PAGE TEXT:
::::

I've felt a bit off. Something is missing. About a week ago I got a 24 hour flu, and the subsequent recovery from that kept me a touch achy and thinking I had all but erased any remote cardio achievements.
There are real problems. Is that a particularly controversial or difficult thing to state? We have real, honest to goodness, can kill us all, problems that permeate to the basest levels of our psychology. We have big broad “ism” problems. We have interpersonal issues. We have logistical nightmares. We have the haphazard violence of accidents and ambivalence woven into every moment. Why, ever, do we choose to make that even more difficult? Why compound the problem?
This is one of the questions at my core which drives my behavior. Am I just hurting myself? Is my life needlessly burdened by tying itself to some idea, person, or task that may have stopped making sense? If a rock is in my shoe, I take off my shoe, remove the rock, and proceed to walk the already difficult path. This is not to say I only ever do the “logical” or “easy” things, but it does mean I try to remain conscious of the conditions under which I might choose to hop about and kick the rock to a part of my shoe perhaps not directly under foot.
Today, much is referred to as “problematic.” From your jokes to turns of phrase, the idea that you would emulate something from a culture that isn't yours, the fact of your job or choice of associations. One way or another, you're always the problem, killing the planet, fueling capitalism, capitulating just inadequately enough to the incensed to remain frosty for a target bigger than you. “Identity” is up for grabs, and those on the attack will be dammed that you get to dictate yourself before they're done thrashing.

::::

RECORDS PROVIDED:

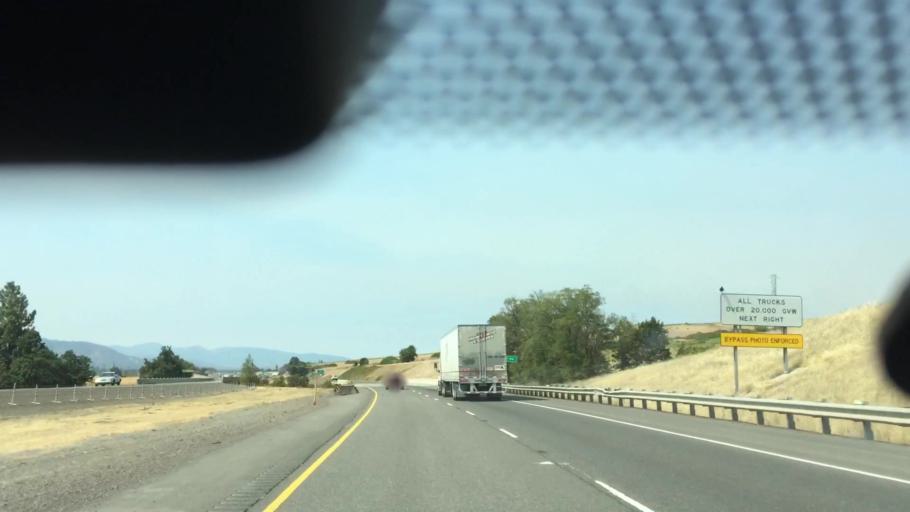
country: US
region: Oregon
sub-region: Jackson County
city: Ashland
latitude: 42.2155
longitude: -122.7072
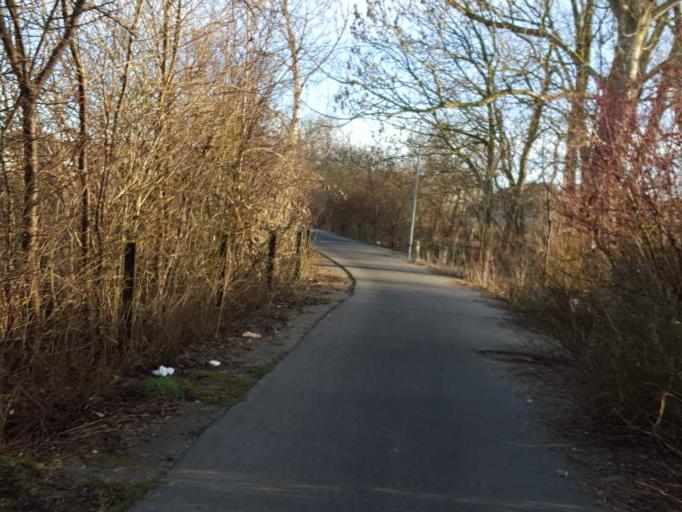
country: DK
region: North Denmark
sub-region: Alborg Kommune
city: Aalborg
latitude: 57.0363
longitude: 9.9179
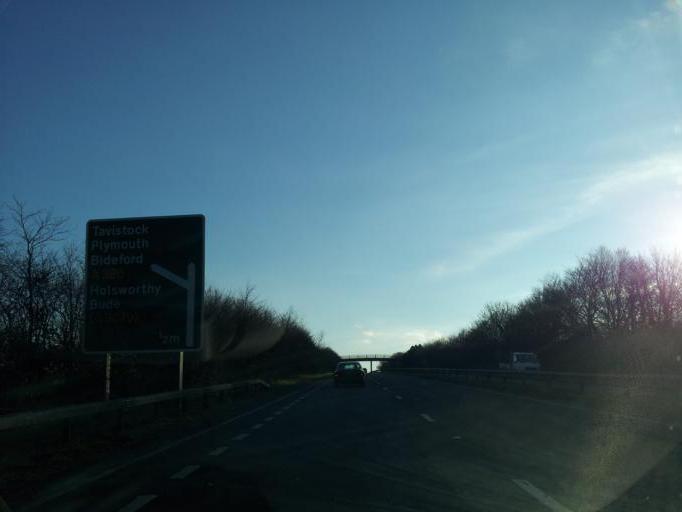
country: GB
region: England
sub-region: Devon
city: Okehampton
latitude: 50.7131
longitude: -4.0505
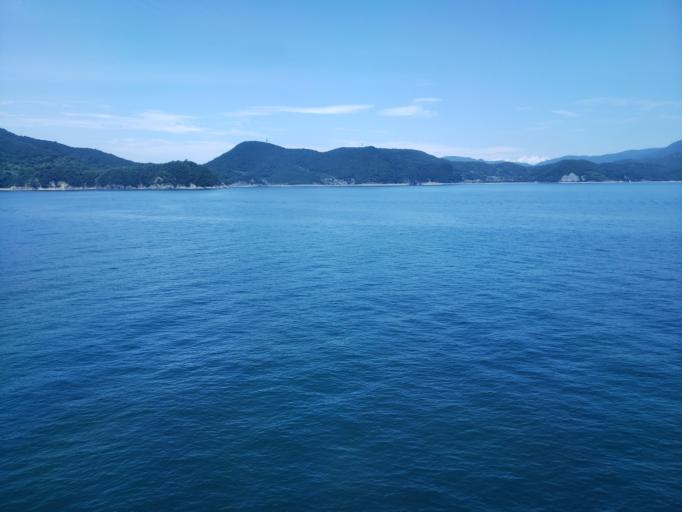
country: JP
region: Kagawa
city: Tonosho
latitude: 34.4169
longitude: 134.2607
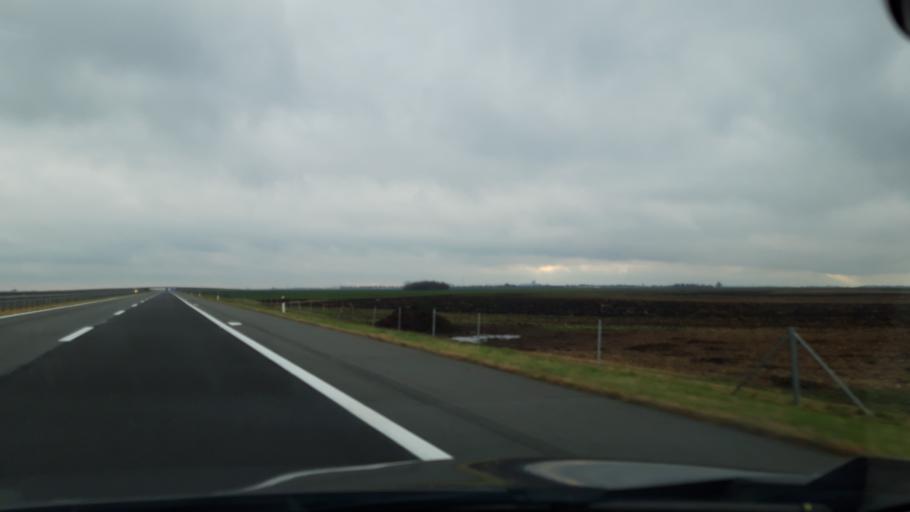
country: RS
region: Autonomna Pokrajina Vojvodina
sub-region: Severnobacki Okrug
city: Backa Topola
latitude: 45.8506
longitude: 19.6954
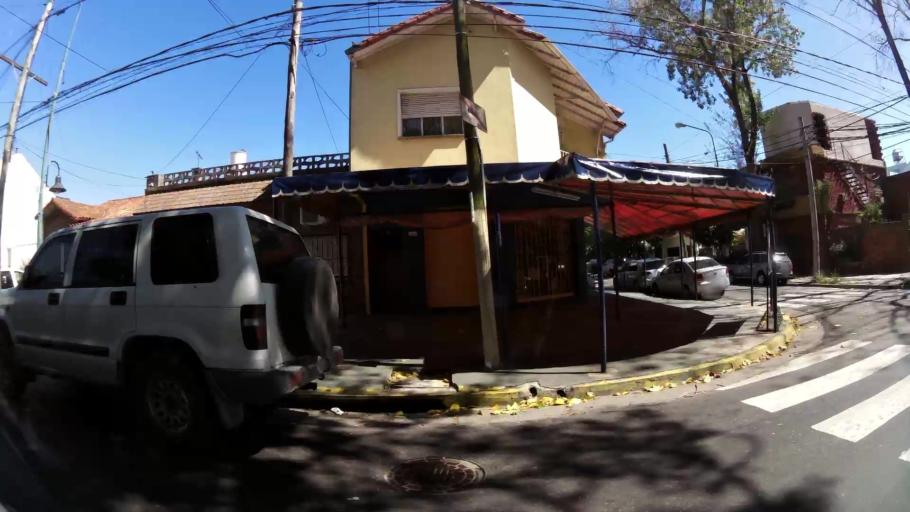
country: AR
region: Buenos Aires
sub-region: Partido de Vicente Lopez
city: Olivos
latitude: -34.5196
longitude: -58.5170
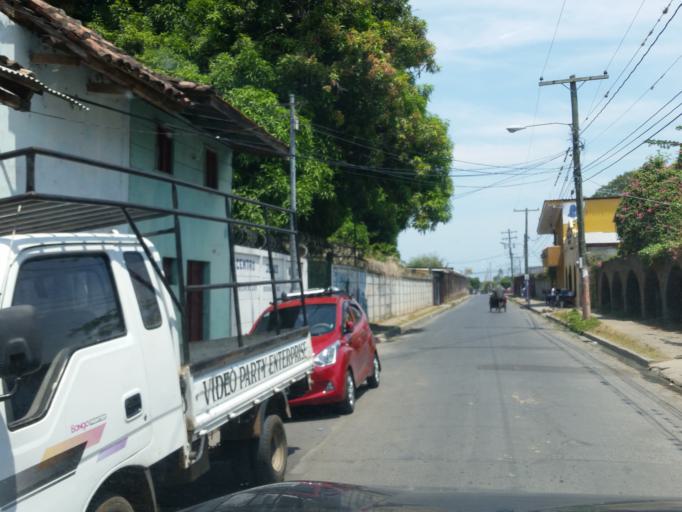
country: NI
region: Granada
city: Granada
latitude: 11.9286
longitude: -85.9489
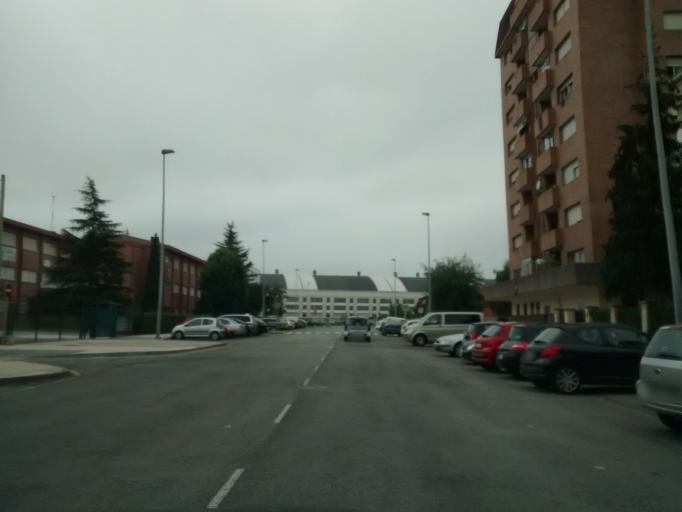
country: ES
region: Cantabria
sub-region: Provincia de Cantabria
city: Torrelavega
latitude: 43.3457
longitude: -4.0488
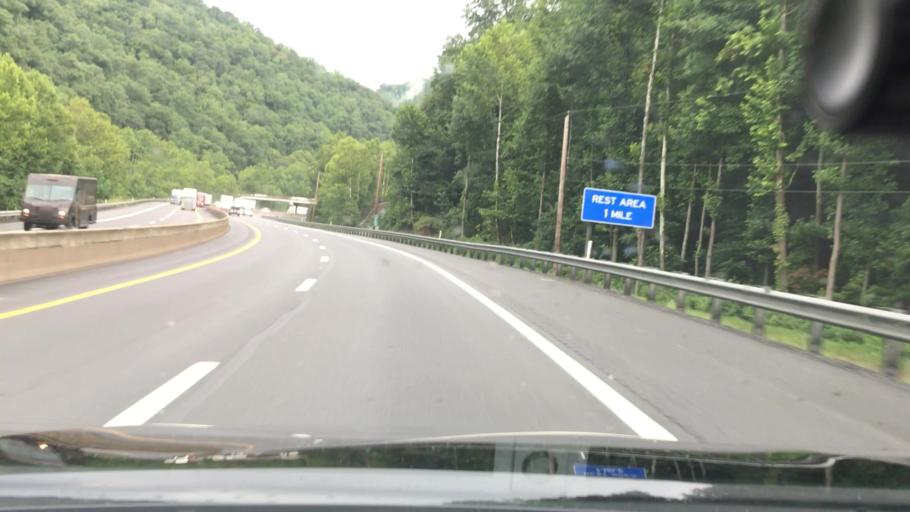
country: US
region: West Virginia
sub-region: Kanawha County
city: Montgomery
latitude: 38.0843
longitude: -81.3859
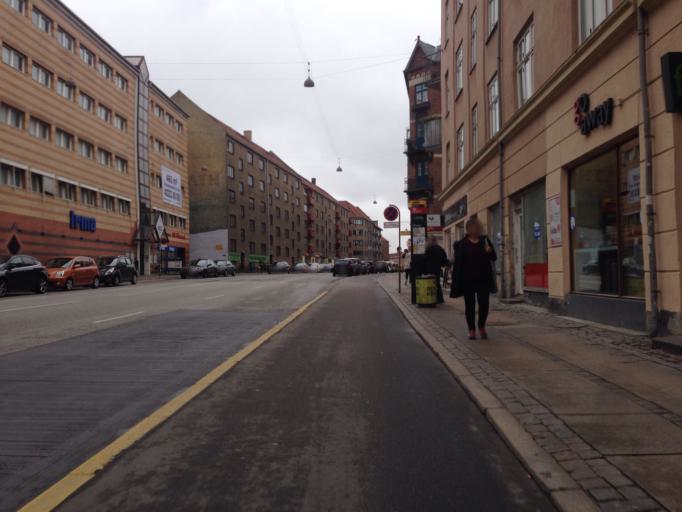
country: DK
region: Capital Region
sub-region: Frederiksberg Kommune
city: Frederiksberg
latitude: 55.7017
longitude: 12.5504
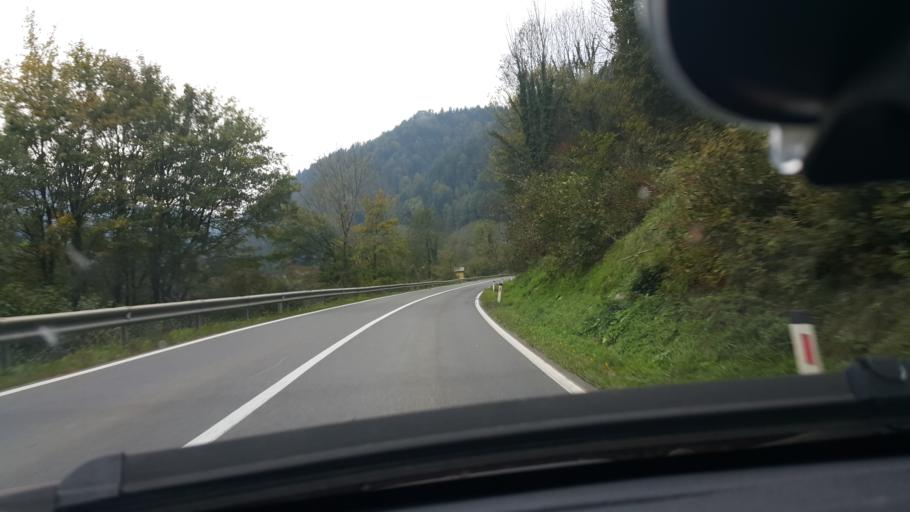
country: SI
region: Podvelka
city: Podvelka
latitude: 46.5892
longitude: 15.2969
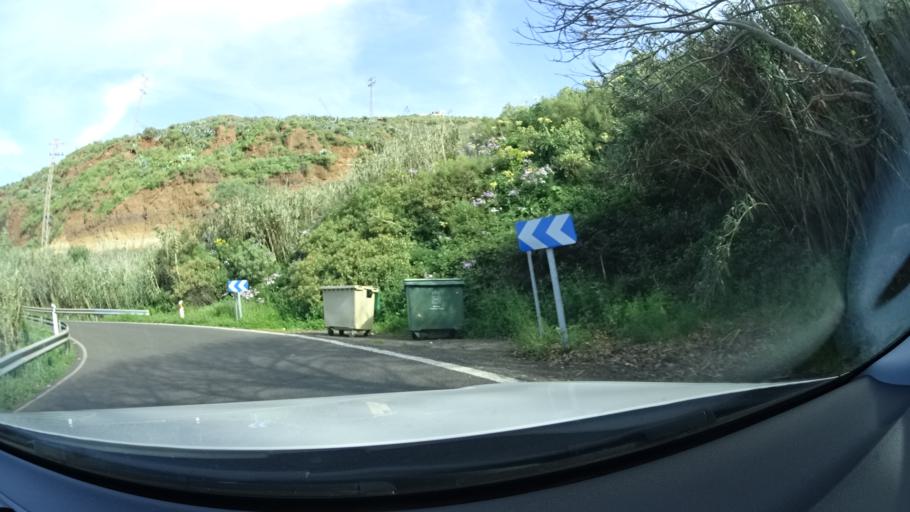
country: ES
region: Canary Islands
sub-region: Provincia de Las Palmas
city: Guia
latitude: 28.1079
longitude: -15.6408
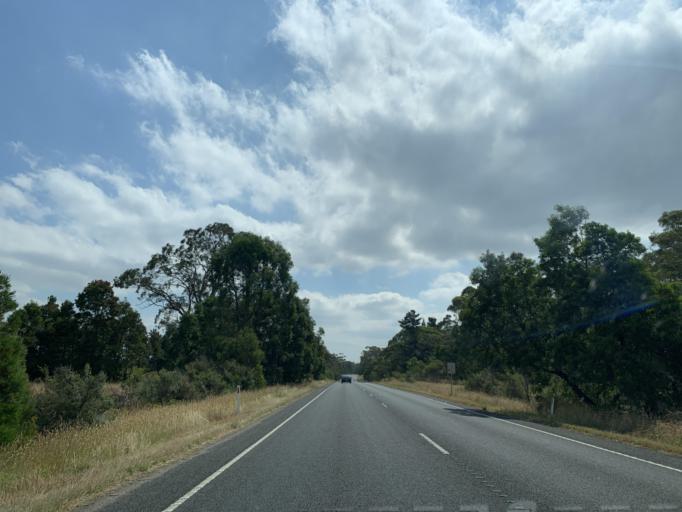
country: AU
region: Victoria
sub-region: Latrobe
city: Morwell
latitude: -38.2032
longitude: 146.4636
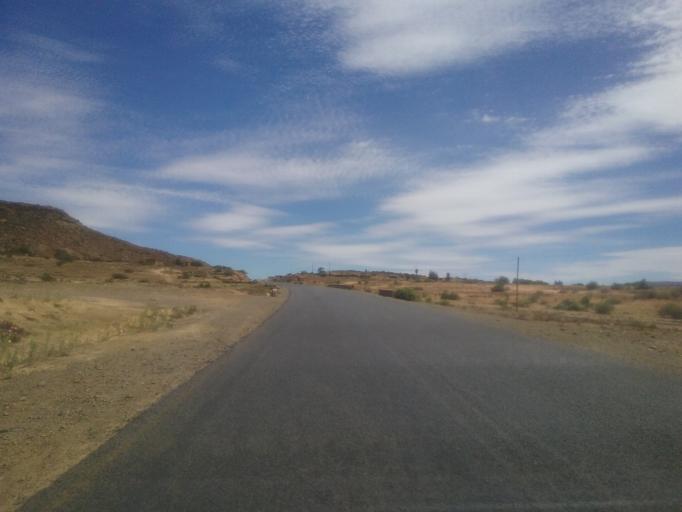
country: LS
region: Mohale's Hoek District
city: Mohale's Hoek
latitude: -30.0722
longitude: 27.4243
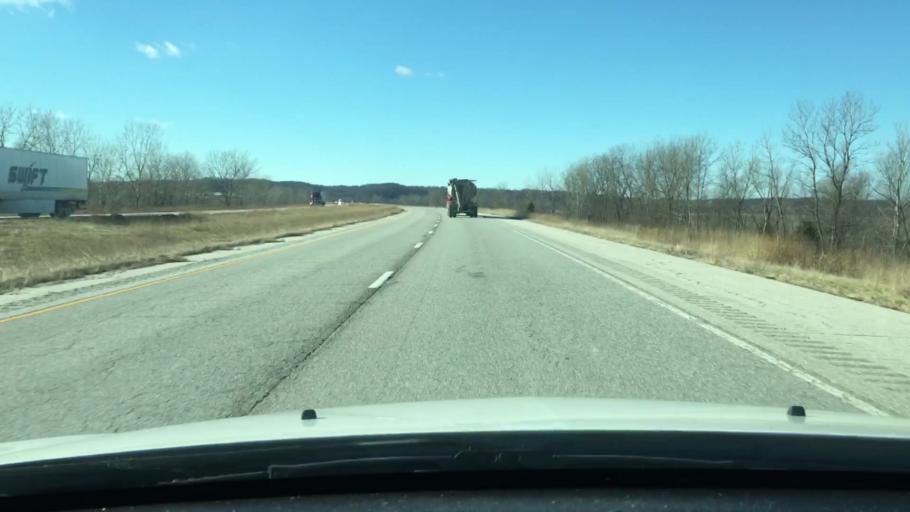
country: US
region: Illinois
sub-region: Pike County
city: Griggsville
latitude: 39.6918
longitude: -90.6099
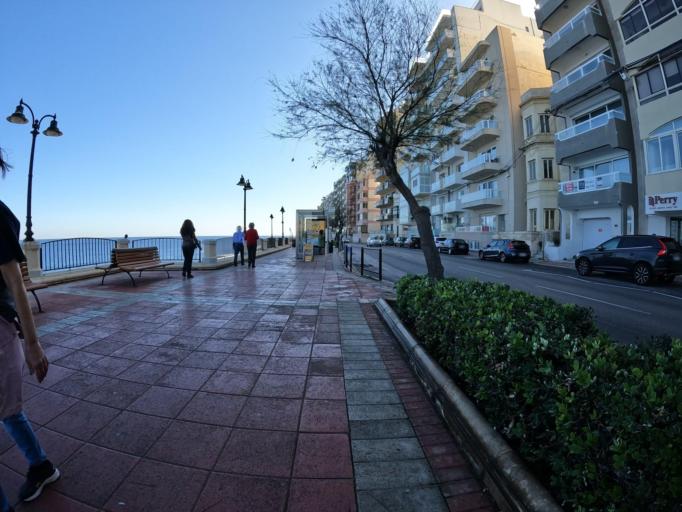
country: MT
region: Tas-Sliema
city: Sliema
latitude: 35.9172
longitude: 14.5007
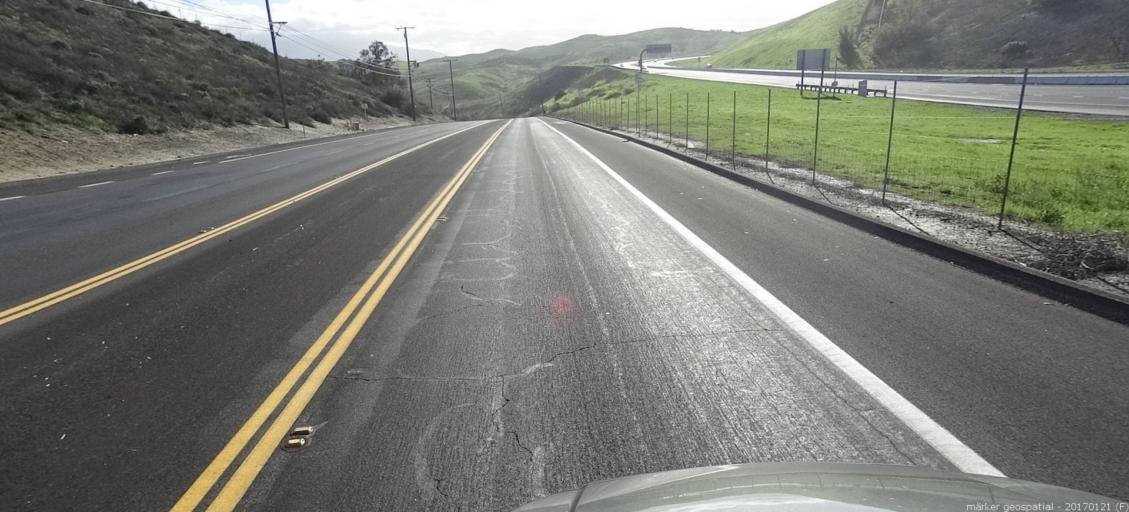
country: US
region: California
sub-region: Orange County
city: North Tustin
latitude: 33.7707
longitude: -117.7385
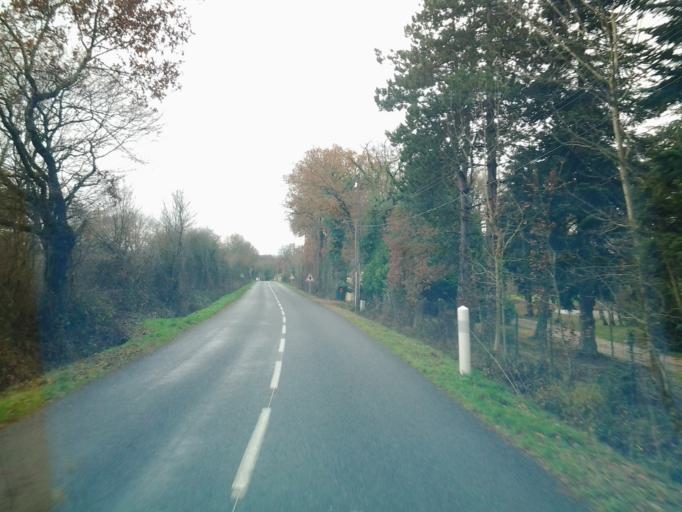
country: FR
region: Pays de la Loire
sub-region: Departement de la Vendee
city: La Roche-sur-Yon
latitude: 46.6739
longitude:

::::

EXERCISE INSTRUCTIONS:
**1.** According to the essay, how long did the flu last that the writer got about a week ago?
**2.** List every problem the essay names in its sentences that begin with "We have."
**3.** Reproduce the stretch of the essay from "I've felt a" through "compound the problem?".
Answer from the essay alone.

THE RESULTS:
**1.** 24 hours.

**2.**
- Real, honest to goodness, can kill us all, problems that permeate to the basest levels of our psychology
- Big broad "ism" problems
- Interpersonal issues
- Logistical nightmares
- The haphazard violence of accidents and ambivalence woven into every moment

**3.**
I've felt a bit off. Something is missing. About a week ago I got a 24 hour flu, and the subsequent recovery from that kept me a touch achy and thinking I had all but erased any remote cardio achievements.
There are real problems. Is that a particularly controversial or difficult thing to state? We have real, honest to goodness, can kill us all, problems that permeate to the basest levels of our psychology. We have big broad “ism” problems. We have interpersonal issues. We have logistical nightmares. We have the haphazard violence of accidents and ambivalence woven into every moment. Why, ever, do we choose to make that even more difficult? Why compound the problem?